-------- Page extract

      Please keep in mind Volksturm was from men too young and too old for regular service. I suspect many of later have experience from previous World War, as IIRC men born as late as 1900 were called to arms during said conflict.
      Also if they would want to avoid excessive recoil, simpler solution would be left Carcano caliber – 7.35 mm – untouched.

  3. The trigger guard assembly doesn’t match the rest of the rifle in colour or condition; maybe it is a replacement and that is why the wooden block is gone.

  4. As the rifle stood, a simple rechamber job and rebore/rerifle would put it into shootable condition. 8mm Kurz would have mandated a rebarrel or a serious shortening of the action, and the magazine still would not have worked. Also feeding a short cartridge in a standard-length action would be problematic. the difference in case length between 8×33 and 8×57 leaves a lot of room to be figured out for reliable feeding. Otherwise, it would have made a very interesting and shootable rifle/carbine short rifle setup.

  5. Thanks Ian

    Does anyone know whether the recoil Cross bolt supplements the original recoil shoe?

    Or replaces it?

----------------
-------- Data extracts

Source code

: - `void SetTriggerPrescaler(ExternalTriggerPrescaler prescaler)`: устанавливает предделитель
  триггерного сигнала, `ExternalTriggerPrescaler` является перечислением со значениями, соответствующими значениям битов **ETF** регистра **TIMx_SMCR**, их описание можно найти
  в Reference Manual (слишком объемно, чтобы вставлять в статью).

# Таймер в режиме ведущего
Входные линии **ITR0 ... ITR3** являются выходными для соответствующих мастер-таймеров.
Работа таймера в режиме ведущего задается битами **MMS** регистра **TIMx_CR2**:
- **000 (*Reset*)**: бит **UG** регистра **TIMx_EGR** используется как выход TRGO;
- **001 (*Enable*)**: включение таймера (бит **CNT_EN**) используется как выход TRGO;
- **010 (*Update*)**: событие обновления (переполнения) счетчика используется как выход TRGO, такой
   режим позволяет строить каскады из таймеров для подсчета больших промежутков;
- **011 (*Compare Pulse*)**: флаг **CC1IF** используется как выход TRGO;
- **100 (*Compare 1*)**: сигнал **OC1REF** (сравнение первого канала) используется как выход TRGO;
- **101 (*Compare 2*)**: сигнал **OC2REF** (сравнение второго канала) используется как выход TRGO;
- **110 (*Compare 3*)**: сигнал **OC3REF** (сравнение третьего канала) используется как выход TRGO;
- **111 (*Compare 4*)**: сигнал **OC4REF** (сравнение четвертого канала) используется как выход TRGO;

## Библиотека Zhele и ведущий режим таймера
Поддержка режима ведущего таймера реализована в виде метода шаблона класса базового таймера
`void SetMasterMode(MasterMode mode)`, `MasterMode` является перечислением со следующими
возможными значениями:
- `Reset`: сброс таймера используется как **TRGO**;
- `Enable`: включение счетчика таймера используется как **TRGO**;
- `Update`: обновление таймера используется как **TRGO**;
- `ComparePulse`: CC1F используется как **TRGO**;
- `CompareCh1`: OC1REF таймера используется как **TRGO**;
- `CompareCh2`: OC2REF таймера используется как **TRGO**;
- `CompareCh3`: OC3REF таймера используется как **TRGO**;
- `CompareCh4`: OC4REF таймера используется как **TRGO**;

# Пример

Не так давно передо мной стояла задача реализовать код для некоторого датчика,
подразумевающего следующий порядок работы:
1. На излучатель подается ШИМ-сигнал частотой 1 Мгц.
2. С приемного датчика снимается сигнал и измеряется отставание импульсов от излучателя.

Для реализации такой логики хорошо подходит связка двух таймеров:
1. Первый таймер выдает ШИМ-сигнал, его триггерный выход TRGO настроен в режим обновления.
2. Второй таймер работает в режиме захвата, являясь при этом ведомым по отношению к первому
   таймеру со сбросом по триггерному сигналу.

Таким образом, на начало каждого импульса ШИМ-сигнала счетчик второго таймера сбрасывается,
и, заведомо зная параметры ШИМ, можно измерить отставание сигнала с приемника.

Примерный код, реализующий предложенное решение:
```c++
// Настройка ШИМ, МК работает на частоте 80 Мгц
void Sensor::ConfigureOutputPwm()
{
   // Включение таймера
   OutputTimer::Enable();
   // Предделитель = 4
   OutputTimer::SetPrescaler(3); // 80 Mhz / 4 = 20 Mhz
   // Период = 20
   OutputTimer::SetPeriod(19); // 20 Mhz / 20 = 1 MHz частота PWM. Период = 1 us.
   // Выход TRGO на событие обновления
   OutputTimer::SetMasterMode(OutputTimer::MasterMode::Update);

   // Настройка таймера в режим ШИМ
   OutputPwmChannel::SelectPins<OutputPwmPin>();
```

----------------

§ What is expected
Write the next part of the comment thread about the Carcano rifle conversion, starting after its final line.

§ Reply
  6. To all the 7,9 Carcano aficionados, we will have a Working 5-round 7,9mm clip in 2022. We have combined features of the original 6,5 clips and the German M1888 Kommission clip, to properly feed 5 rounds of 7,9mm.
    We already make 6,5/7,35 and M88 steel clips…new set of tooling in design/ prototyping stage for the “S” Carcano.

    Doc AV
    AVBTechServices
    Brisbane Australia

      • Not yet, David.
        COVID Restrictions and the
        Debilitating after effects of my Open Heart surgery ( Dec.2020) have slowed me down, having to rely on my
        PA a d Casual Armourer to handle a upsurge in Theatrical Stage Armoury and Short Film Armoury.
        Plus Covid affecting one of the long running Plays, having to stand in for my PA for 5 days….
        Workshop work has gone DeepSix for now.. mightbeafew monthsbefore we take the 7,9S Carcano project to the Tool maker…and the we wait, Covid is still hampering manufacturing.
        DocAV

  7. I’ve seen claims of a working and original 8x57mm clip being found.

    I’ve also read claims of Hitler’s diaries being found, not that the second claim renders the first one untrue.

    I can’t remember whether it (clip, not diary) was supposed to be of German or Italian origin.

    @Thomas, has the magazine of your post war Conversion been widened to accept the wider case bodies?

    If it has, is it evident whether it was widened on both sides?
    or, just on one side?

    I can’t remember w

    • Keith, the HK facility in Klagenfurt (Austria) did attempt to make a working
      7,9 S Carcano clip, but time ran out.Examples have been photographed, some “faked” and some probably legitimate.
      None were developed for the post-war rebuilds for Egypt and ?Syria?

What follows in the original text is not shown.